In 2005, the Bush Administration, led by Vice President Cheney, drafted and finalized the Energy Policy Act of 2005 (EPAct). Before coming into office, Cheney was CEO of industry giant Halliburton; predictably, the EPAct was very partial to industry. Pilot offices, categorical exclusions, and the Halliburton Loophole came out of the act, prioritizing industry interests over the environment and public health.
The EPAct established the Federal Permit Streamlining Pilot Project which designated seven Bureau of Land Management (BLM) offices, including the Farmington, NM, office, as pilot project offices. These offices were given additional resources to prioritize oil and gas development at the expense of archaeological resources, recreation opportunities, river protections, and air quality. Congress made the program permanent in 2014.

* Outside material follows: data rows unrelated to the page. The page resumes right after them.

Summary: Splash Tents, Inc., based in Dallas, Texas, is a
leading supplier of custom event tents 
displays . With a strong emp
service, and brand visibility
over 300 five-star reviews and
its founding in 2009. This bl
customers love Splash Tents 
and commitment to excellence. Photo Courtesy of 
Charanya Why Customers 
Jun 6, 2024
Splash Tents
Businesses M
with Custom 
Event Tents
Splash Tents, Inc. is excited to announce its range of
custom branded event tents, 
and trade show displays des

Despite the widespread use of fracking, and the dangerous chemicals it uses, the Environmental Protection Agency does not regulate the injection of fracking fluids under the Safe Water Drinking Act. This is referred to as the “Halliburton Loophole” and was introduced as part of the EPAct.

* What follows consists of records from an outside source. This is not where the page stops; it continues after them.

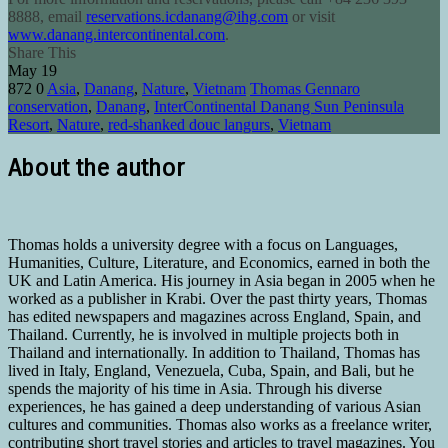
8888
, email
reservations.icdanang@ihg.com
or visit
www.danang.intercontinental.com
.
Share This
May
19
872
0
Asia
,
Danang
,
Nature
,
Vietnam
Thomas Gennaro
conservation
,
Danang
,
InterContinental Danang Sun Peninsula
Resort
,
Nature
,
red-shanked douc langurs
,
Vietnam
About the author
Thomas holds a university degree with a focus on Languages,
Humanities, Culture, Literature, and Economics, earned in both the
UK and Latin America. His journey in Asia began in 2005 when he
worked as a publisher in Krabi. Over the past thirty years, Thomas
has edited newspapers and magazines across England, Spain, and
Thailand. Currently, he is involved in multiple projects both in
Thailand and internationally. In addition to Thailand, Thomas has
lived in Italy, England, Venezuela, Cuba, Spain, and Bali, but he
spends the majority of his time in Asia. Through his diverse
experiences, he has gained a deep understanding of various Asian
cultures and communities. Thomas also works as a freelance writer,
contributing short travel stories and articles to travel magazines. You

The EPAct’s Section 390 Categorical Exclusions includes criteria which exclude applications for permit to drill (APDs) from environmental review. From 2006-2008 the BLM Farmington Field Office used this section to avoid environmental analysis of 1,389 APDs. From 2007-2008 the office approved approximately 1,275 APDs total, if 2006 was similar (no data is available) that means more than 70 percent of applications were approved without environmental review.